--- Start of Text extract ---
# Documentation

Mathlib.Analysis.InnerProductSpace.LinearPMap

# Partially defined linear operators on Hilbert spaces #

We will develop the basics of the theory of unbounded operators on Hilbert spaces.

## Main definitions #

• LinearPMap.IsFormalAdjoint: An operator T is a formal adjoint of S if for all x in the domain of T and y in the domain of S, we have that ⟪T x, y⟫ = ⟪x, S y⟫.
• LinearPMap.adjoint: The adjoint of a map E →ₗ.[𝕜] F as a map F →ₗ.[𝕜] E.

## Main statements #

• LinearPMap.adjoint_isFormalAdjoint: The adjoint is a formal adjoint
• LinearPMap.IsFormalAdjoint.le_adjoint: Every formal adjoint is contained in the adjoint
• ContinuousLinearMap.toPMap_adjoint_eq_adjoint_toPMap_of_dense: The adjoint on ContinuousLinearMap and LinearPMap coincide.
--- End of Text extract ---
--- Start of Entries shown ---
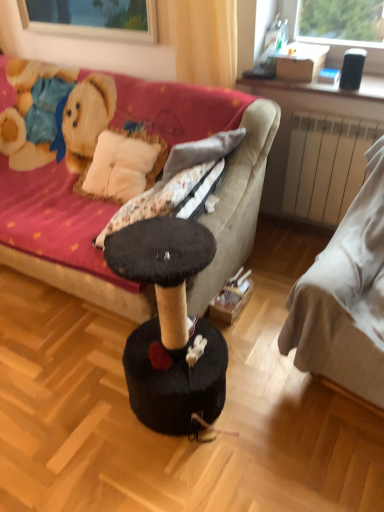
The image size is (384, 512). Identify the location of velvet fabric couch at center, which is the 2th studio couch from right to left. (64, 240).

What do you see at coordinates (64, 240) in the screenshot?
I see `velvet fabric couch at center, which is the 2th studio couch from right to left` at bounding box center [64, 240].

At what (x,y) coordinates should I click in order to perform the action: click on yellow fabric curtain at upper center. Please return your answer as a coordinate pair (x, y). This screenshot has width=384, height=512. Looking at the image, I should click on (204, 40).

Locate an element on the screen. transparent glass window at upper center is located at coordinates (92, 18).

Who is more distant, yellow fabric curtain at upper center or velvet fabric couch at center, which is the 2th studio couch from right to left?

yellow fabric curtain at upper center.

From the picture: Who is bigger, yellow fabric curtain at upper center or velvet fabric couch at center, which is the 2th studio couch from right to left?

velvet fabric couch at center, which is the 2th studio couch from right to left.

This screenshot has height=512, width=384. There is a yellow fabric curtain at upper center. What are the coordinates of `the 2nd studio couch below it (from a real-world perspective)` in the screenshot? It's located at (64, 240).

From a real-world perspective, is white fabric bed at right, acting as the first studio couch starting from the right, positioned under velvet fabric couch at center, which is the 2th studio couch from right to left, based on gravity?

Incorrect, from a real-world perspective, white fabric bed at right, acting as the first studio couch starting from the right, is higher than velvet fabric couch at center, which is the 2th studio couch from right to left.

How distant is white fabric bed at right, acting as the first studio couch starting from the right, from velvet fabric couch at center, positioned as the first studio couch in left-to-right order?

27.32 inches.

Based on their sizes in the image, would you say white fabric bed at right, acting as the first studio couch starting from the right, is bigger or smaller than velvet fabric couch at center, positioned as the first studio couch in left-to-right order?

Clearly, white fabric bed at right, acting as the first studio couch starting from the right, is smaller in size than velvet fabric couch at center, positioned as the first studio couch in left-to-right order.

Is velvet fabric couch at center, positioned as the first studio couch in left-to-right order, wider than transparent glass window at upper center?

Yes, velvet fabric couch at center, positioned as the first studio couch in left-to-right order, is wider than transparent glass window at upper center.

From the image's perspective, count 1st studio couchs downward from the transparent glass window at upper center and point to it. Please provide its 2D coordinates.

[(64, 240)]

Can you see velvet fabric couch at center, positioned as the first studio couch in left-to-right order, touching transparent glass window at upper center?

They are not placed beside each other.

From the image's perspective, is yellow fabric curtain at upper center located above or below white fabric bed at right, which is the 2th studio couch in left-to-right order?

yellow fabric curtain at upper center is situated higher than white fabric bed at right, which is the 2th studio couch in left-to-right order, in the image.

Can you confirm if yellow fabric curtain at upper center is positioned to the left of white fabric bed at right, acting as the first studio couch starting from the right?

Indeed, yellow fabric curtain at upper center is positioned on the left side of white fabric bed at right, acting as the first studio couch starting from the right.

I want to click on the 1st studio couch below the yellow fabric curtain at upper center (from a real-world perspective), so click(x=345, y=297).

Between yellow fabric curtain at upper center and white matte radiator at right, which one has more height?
--- End of Entries shown ---
**Aim**
Pick up the Mathlib documentation on partially defined linear operators where it stops, and write its next part.

**Response**
## Notation #

• For T : E →ₗ.[𝕜] F the adjoint can be written as T†. This notation is localized in LinearPMap.

## Implementation notes #

We use the junk value pattern to define the adjoint for all LinearPMaps. In the case that T : E →ₗ.[𝕜] F is not densely defined the adjoint T† is the zero map from T.adjoint.domain to E.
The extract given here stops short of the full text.